[Multiple sclerosis: a multi-specific immune deficiency disease]

Abstract

New immunological data (Brit. med. J., 1976, 1, 183-186) lead us to a fundamental reconsideration of the immunopathological concept of multiple sclerosis (MS). The increased incidence of the infection rate during childhood, the low humoral and cell-mediated immune responses towards many bacterial and viral antigens and the presence of these specific immune deficiencies in a group of doubtful MS cases being at the first bout of the disease, led us to consider MS as a multi-specific immune deficiency disease, possibly having its origin in the genes controlling the immune response to these specific antigens. We now consider MS as being the end result of multi-specific immune deficiencies, which would explain the increased incidence of tonsillectomies, appendicectomies and repeated infections during childhood and the presence of numerous small inflammatory and pyrexic processes, often benign, but susceptible to cause in the target tissue--the central nervous tissue--the demyelinization process which could well be not specific at all. This new optic opens the way to the use of different immunotherapy regimens including transfer factor or whole lymphokines, and stimulation of the immune response with immunological adjuvants rather than immunosuppressive agents used during recent years (like steroids, ACTH) which have an antiinflammatory as well as an immunosuppressive function.

★ ★ ★ ★ ★ ★ ★

### Task brief
Reproduce the whole abstract on multiple sclerosis as a multi-specific immune deficiency disease, word for word. The lines after this point are drawn from a different source.

★ ★ ★ ★ ★ ★ ★

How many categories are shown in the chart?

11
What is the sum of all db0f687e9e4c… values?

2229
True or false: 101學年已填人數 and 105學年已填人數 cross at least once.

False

★ ★ ★ ★ ★ ★ ★

### Exercise result
[Multiple sclerosis: a multi-specific immune deficiency disease]

Abstract

New immunological data (Brit. med. J., 1976, 1, 183-186) lead us to a fundamental reconsideration of the immunopathological concept of multiple sclerosis (MS). The increased incidence of the infection rate during childhood, the low humoral and cell-mediated immune responses towards many bacterial and viral antigens and the presence of these specific immune deficiencies in a group of doubtful MS cases being at the first bout of the disease, led us to consider MS as a multi-specific immune deficiency disease, possibly having its origin in the genes controlling the immune response to these specific antigens. We now consider MS as being the end result of multi-specific immune deficiencies, which would explain the increased incidence of tonsillectomies, appendicectomies and repeated infections during childhood and the presence of numerous small inflammatory and pyrexic processes, often benign, but susceptible to cause in the target tissue--the central nervous tissue--the demyelinization process which could well be not specific at all. This new optic opens the way to the use of different immunotherapy regimens including transfer factor or whole lymphokines, and stimulation of the immune response with immunological adjuvants rather than immunosuppressive agents used during recent years (like steroids, ACTH) which have an antiinflammatory as well as an immunosuppressive function.